Banxico began publishing forecast values of annual inflation for the next 8 quarters

The Central Bank of Mexico (Banxico) published the first quarterly inflation report of the year, with a greater emphasis on the role that inflation forecasts will play in the board’s decision framework. Back in August 2017, Banxico began publishing its expected trajectory for inflation (previously inferred from a fan chart, which associated shades of red to different probabilities for certain inflation levels). Today, Banxico took a further step in this direction by publishing the actual values of average annual inflation (headline and core) that it expects for the next 8 quarters, comparing them with the forecasts of their previous scenario (December Inflation Report). Importantly, during his presentation, Governor Díaz de León argued that any deviations from these forecasts will be important to determine future adjustments in monetary policy. However, he also clarified that such deviations would be thresholds (rather than triggers) as other information is also taken into account for rate decisions. We note that page 76 of the report features a box which explains this greater emphasis on “forecast targeting”, stating that it is aimed at increasing the public’s understanding of the board’s decision framework and strengthening the expectations transmission channel. The central bank also added that monetary policy affects prices with a lag between 4 and 6 quarters.  

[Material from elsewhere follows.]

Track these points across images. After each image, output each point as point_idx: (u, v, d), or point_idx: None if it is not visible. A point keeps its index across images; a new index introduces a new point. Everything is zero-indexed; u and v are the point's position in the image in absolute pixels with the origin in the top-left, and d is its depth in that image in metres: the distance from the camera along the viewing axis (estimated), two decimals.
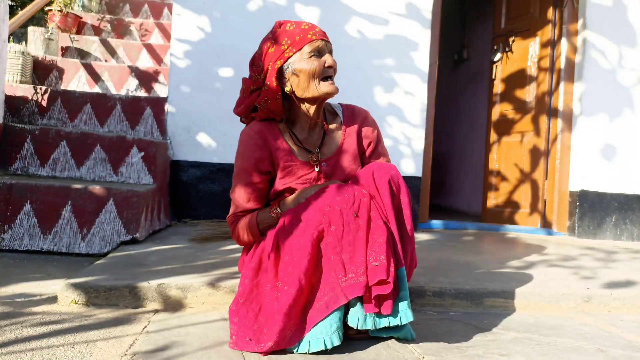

The expected inflation trajectory is higher than in the previous scenario, but this does not add much new information relative to the latest monetary policy decision. In fact, February’s statement mentions that the board expects inflation to converge to the 3% target in 1Q19 in contrast with the statement of the previous monetary policy meeting (December) when board members said that inflation would decrease to 3% by the end of 2018. Also interestingly, the report presented a new core inflation measure – called “fundamental core inflation” – which only includes items of the CPI correlated with indicators of economic slack. According to the report, “fundamental core inflation” has been decreasing (currently standing at a lower level than the traditional core inflation measure), and will continue to be monitored to assess the inflation outlook. Additionally, we note that Banxico kept its GDP growth forecasts unchanged for both 2018 (2%-3%) and 2019 (2.2%-3.2%).  

As in the most recent monetary policy decision, the central bank put less emphasis on the Fed, indicating the board is not willing to react to the likely Fed’s rate hike in March. Governor Díaz de León said that the Fed actions will be evaluated on a case-by-case basis. 

In all, we see the report as consistent with our view that a pause in April is likely. Of course, given risks related to NAFTA, elections, and monetary policy in the U.S., further rate hikes cannot be ruled out. But the board, or at least most of its members, seems less willing to be so reactive to the Fed and the Mexican peso as before, focusing instead on the future path for inflation. The latest data (with inflation and activity surprising to the downside) also helps to build the case for a pause.